What good are you on the field as an introvert? No one will dare raise the question to my face, of course, but it’s something I’ve asked myself many times. The biographies of the great global workers from the past all point to the same attributes: they’re outgoing, go-getters, leaders, or trailblazers. They set a standard I could never reach. Why would God call me? I wonder.
Maybe you’re an introvert like me who’s struggled with the same thoughts. Or perhaps you can’t relate at all. But regardless, the enemy wants all of us to feel that we don’t measure up in some way. He wants us to feel so badly about ourselves that we stop believing that we have anything to offer the Lord.
For years I felt shame at being uncomfortable with street evangelism or being shy in large groups. If only I could be like… At the time of my greatest struggle, I went to our annual staff conference. We all took a personality test – can’t remember which one – and I had a revelation: God purposely made each of us different. He meticulously designed our personalities, our strengths, and weaknesses with the precision of a master watch-maker.
In Psalm 139:13-14, David praised God for how he was created. He went so far as to call himself “fearfully and wonderfully made” because he recognized that the Lord formed him. He could accept himself – personality and all – because he knew he wasn’t the product of chance or the result of a mistake. God carefully crafted him to be who he was.
The truth is, the Lord needs all kinds of people in his service. Imagine if we were all the same: what chaos and conflict that would create. Every person, with their unique personality and gifting, has their purpose in the kingdom of God.
That staff conference was the beginning of a journey toward self-acceptance. I haven’t arrived yet, but I’m a lot closer than before.
Whenever we see ourselves as less worthy than others, let’s agree with the psalmist that we are the masterful handiwork of God.
What stereotypes of the “ideal global worker” cause us to struggle with self-acceptance?

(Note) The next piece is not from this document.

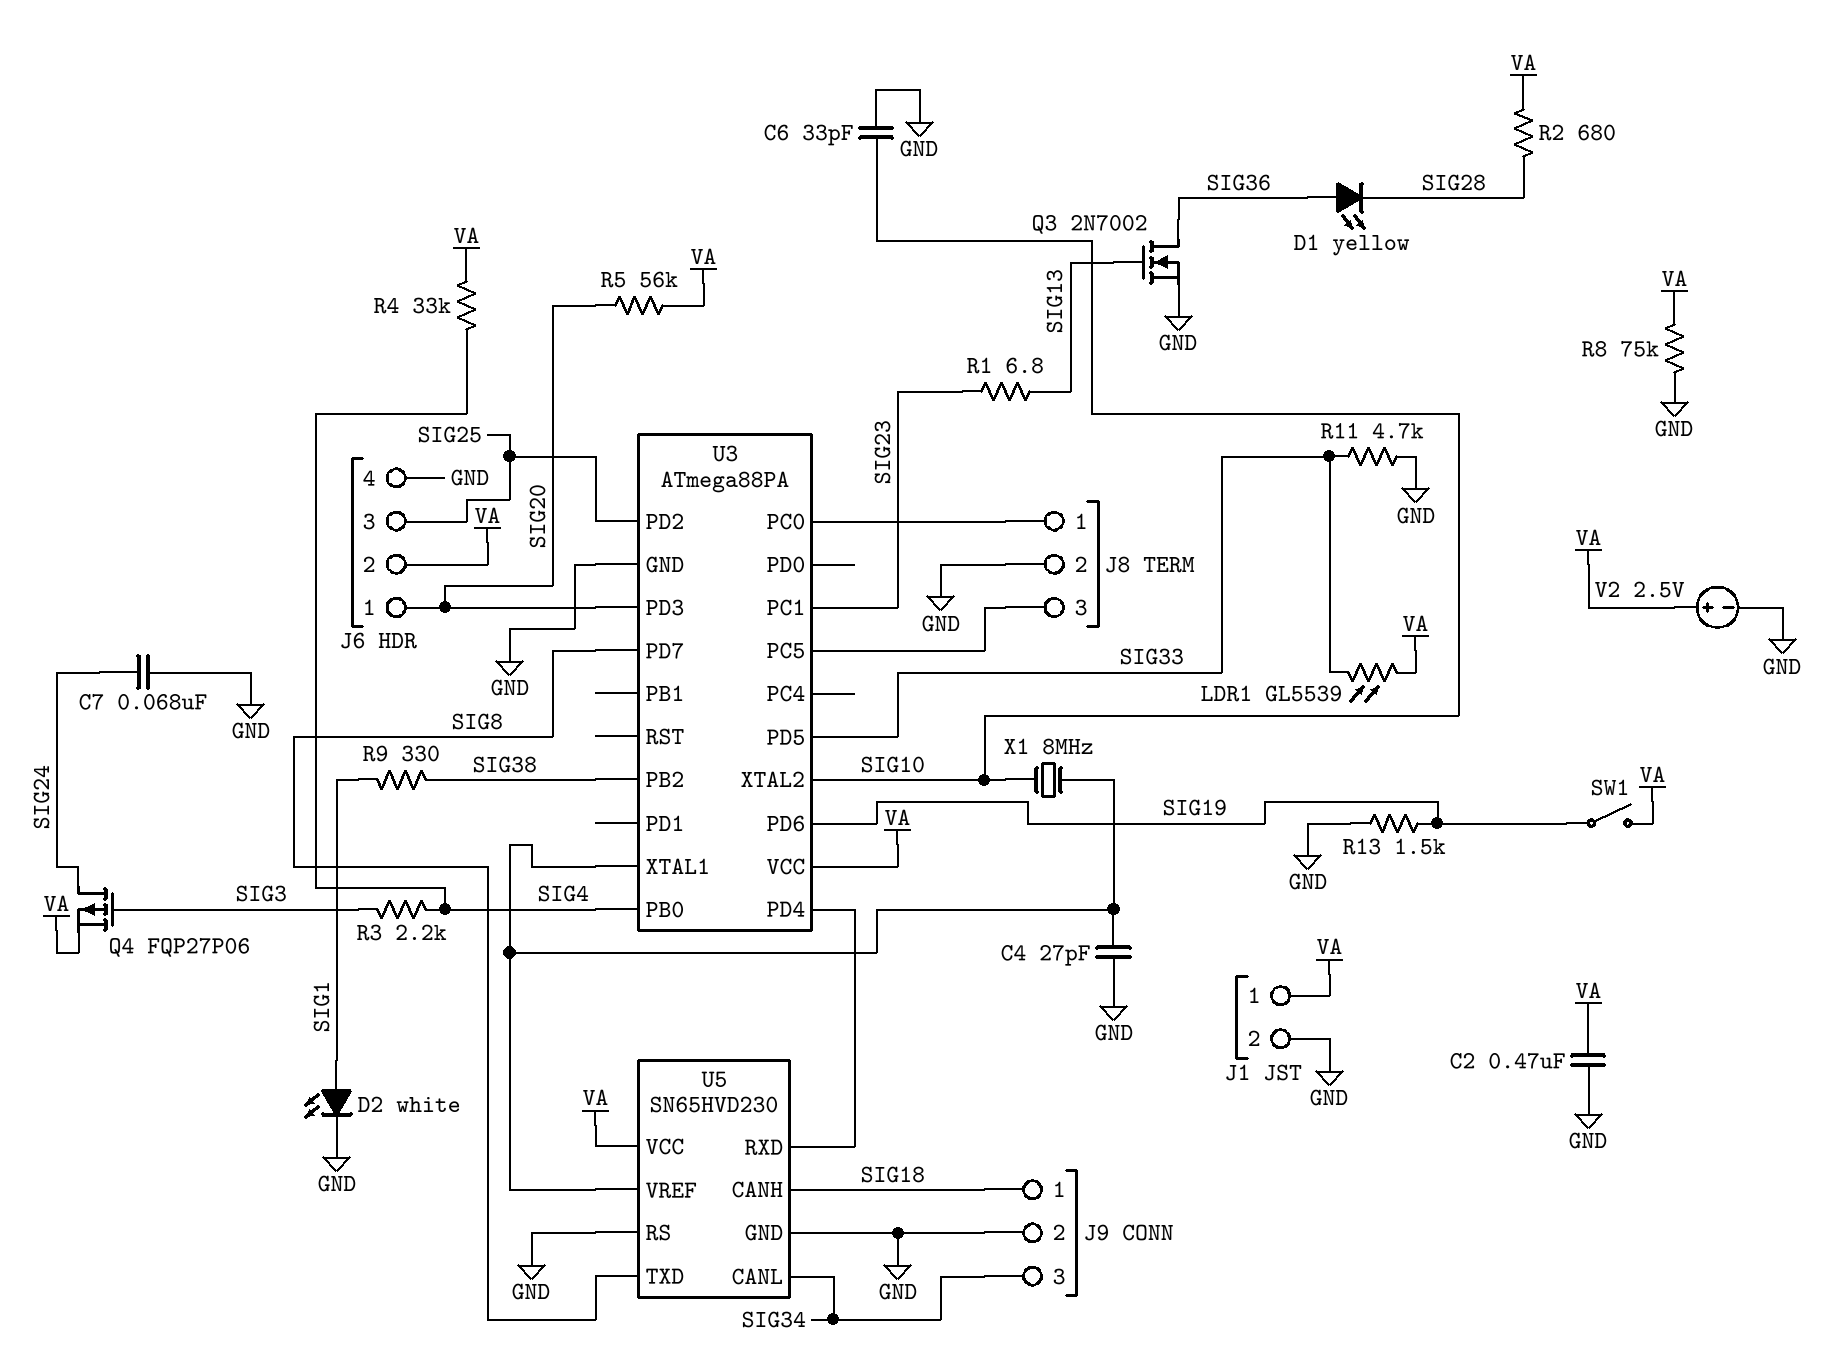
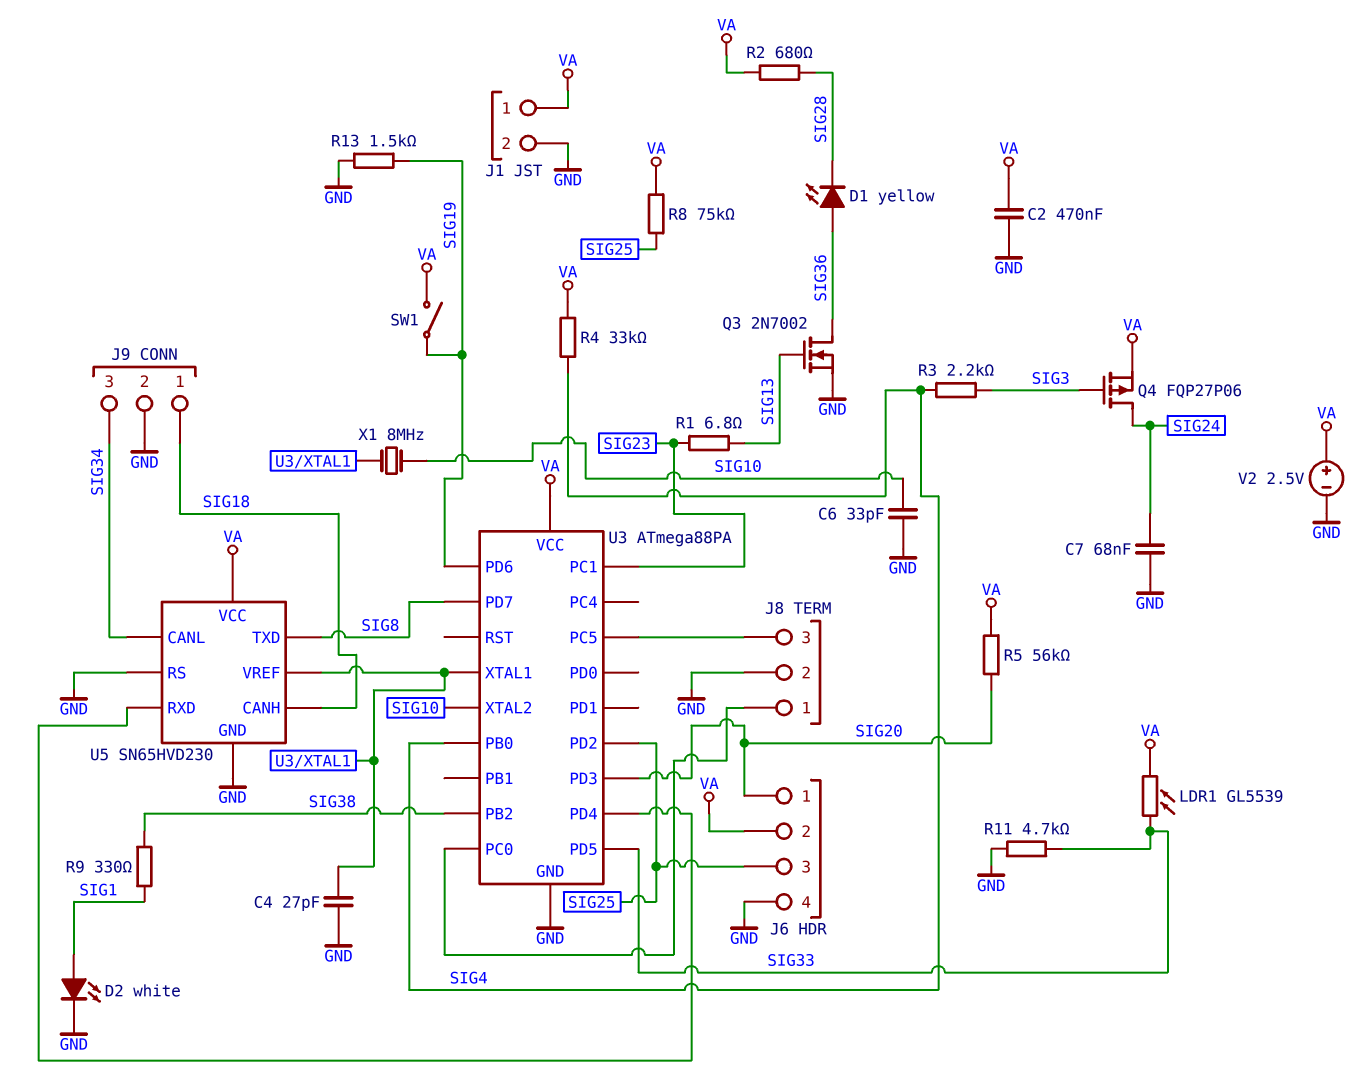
R8: 75k (GND, VA) -> 75k (SIG25, VA)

I think that many people see the Apostle Paul as the stereotypical global worker. At least, that’s a standard I unconsciously put on myself, which, of course, I could never attain. No one writes books about the quiet and faithful workers who serve in the background. The idea that a trailblazer like Paul was the standard I should aspire to was the source of a lot of guilt and shame for me. Fortunately, I came to recognize my mistake (although I still struggle at times).